For the recurrence of HCC after surgery, high expression of LC3 is the independent predictive factor in the context of larger sized tumors. Other predictive factors were liver dysfunction defined as ICG R15 < 14.5 %, multiple tumors and portal vein invasion. As HCC tumors grow, it becomes difficult to secure an exogenous energy supply, in particular for the central nest of tumors. However, in small HCC tumors with adequate oxygen supply and enriched nutrient conditions, cells did not struggle to obtain energy from an exogenous nutrient supply. For this reason, in patients with tumors of <3 cm, there was no correlation between LC3 expression, and HIF1α expression and tumor size. However, in patients with tumors of ≥3 cm, LC3 expression was significantly associated with HIF1α expression. To curatively treat HCC, an effective approach may be not only to inhibit the autophagy machinery, but also the HIF1α machinery molecule to prevent energy supply in conditions in which exogenous nutrient supply is extremely limited.
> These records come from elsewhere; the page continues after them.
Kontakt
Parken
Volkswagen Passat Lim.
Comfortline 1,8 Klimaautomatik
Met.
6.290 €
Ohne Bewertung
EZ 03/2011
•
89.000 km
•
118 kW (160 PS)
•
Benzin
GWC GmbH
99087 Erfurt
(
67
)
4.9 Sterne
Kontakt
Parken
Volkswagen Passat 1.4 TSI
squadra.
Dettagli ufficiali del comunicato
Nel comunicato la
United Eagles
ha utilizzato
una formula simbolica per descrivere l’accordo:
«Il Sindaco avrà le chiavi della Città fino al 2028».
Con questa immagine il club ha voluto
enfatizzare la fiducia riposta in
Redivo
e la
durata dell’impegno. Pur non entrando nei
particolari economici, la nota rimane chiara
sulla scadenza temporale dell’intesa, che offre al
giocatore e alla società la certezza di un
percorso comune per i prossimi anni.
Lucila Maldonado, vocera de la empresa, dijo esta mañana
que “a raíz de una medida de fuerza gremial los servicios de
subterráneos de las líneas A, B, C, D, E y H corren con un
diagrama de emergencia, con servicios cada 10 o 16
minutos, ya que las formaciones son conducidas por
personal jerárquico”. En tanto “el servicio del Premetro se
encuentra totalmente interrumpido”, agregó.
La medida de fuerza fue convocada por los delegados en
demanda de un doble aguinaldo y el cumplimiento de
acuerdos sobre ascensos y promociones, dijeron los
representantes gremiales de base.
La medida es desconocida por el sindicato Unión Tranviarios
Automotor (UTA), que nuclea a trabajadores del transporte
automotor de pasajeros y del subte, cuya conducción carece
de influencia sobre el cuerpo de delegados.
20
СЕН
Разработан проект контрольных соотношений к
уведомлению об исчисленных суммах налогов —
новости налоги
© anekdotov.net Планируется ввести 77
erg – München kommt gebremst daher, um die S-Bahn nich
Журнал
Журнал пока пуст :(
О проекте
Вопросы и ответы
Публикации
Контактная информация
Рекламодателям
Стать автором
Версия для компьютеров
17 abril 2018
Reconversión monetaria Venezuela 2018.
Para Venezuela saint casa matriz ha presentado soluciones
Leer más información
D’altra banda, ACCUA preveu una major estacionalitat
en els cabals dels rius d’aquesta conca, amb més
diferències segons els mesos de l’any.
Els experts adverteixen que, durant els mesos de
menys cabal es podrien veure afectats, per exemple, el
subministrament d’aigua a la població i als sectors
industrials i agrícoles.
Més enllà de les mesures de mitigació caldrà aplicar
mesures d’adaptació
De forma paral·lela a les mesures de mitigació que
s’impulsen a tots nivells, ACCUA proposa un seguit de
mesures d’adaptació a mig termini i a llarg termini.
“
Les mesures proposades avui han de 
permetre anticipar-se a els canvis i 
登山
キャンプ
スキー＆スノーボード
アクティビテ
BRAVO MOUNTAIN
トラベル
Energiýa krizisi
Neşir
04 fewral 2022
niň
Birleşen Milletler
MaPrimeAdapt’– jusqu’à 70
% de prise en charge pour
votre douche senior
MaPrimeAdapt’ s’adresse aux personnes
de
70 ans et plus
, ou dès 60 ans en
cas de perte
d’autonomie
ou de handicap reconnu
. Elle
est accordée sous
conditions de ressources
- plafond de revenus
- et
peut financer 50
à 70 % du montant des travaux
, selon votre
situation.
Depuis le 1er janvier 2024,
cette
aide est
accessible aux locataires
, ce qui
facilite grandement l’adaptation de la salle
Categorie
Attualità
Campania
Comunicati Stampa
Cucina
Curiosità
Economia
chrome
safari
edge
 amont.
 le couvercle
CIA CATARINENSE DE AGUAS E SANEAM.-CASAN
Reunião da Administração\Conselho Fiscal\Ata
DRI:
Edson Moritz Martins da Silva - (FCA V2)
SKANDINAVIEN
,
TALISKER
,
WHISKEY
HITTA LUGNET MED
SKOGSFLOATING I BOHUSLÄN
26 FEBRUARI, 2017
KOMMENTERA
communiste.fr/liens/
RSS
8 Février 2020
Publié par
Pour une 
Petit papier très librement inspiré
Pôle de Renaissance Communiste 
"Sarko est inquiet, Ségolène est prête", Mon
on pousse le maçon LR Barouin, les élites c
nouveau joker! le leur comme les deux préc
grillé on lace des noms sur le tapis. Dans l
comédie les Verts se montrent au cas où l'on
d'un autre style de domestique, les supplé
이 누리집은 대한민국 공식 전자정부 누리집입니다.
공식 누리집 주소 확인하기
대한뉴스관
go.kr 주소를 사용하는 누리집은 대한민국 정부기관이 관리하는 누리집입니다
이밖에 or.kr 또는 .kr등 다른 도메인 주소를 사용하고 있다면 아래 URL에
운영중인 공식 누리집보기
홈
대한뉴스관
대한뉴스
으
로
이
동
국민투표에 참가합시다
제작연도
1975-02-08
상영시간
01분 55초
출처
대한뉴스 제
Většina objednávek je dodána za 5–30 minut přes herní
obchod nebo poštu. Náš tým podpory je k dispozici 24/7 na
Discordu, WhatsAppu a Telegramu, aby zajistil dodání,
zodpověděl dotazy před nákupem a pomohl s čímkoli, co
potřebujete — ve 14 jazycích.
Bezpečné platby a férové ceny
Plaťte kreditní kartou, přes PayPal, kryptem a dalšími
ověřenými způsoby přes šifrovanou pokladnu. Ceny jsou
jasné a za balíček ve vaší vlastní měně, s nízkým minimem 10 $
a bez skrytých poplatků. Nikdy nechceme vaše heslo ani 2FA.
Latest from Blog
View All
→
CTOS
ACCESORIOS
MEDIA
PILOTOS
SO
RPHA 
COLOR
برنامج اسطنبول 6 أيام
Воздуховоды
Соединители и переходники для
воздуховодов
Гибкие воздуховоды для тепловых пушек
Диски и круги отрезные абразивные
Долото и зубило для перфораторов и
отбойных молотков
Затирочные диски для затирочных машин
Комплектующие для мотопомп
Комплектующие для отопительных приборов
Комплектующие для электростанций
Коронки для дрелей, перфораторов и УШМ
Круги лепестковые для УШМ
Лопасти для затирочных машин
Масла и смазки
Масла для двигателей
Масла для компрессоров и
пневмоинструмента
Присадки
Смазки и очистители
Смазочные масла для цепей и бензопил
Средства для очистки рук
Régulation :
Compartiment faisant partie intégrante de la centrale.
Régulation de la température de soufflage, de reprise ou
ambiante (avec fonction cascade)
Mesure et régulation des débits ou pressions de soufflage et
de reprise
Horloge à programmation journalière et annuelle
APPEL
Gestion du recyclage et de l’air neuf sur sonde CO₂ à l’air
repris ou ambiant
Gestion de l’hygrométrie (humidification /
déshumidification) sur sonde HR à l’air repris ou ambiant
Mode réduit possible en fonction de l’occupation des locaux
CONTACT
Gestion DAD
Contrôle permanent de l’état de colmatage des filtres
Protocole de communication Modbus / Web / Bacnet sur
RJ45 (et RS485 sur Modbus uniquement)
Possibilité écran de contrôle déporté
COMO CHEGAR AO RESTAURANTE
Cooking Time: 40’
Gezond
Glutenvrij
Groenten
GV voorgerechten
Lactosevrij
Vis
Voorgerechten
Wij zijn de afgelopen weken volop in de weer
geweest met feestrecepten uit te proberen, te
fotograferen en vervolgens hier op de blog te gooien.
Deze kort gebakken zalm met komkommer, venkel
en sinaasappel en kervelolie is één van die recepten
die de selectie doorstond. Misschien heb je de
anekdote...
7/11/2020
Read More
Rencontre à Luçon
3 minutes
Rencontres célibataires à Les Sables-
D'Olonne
We have provided experimental evidence supporting the conclusion that HIF1α-mediated autophagy is involved in mitochondrial metabolism and is essential to understanding the mechanisms and consequences of the maintenance of intracellular energy in cancer cells under hypoxic conditions. This process requires the HIF1α-dependent induction of autophagy machinery as demonstrated by means of LC3-deficient HCC cell analysis. Understanding the factors determining which of these adaptive metabolic responses to conditions of hypoxia and under nutrition in HCC cells are utilized in vitro and in vivo, and whether these adaptations are successful in preventing cell death, remains a challenge.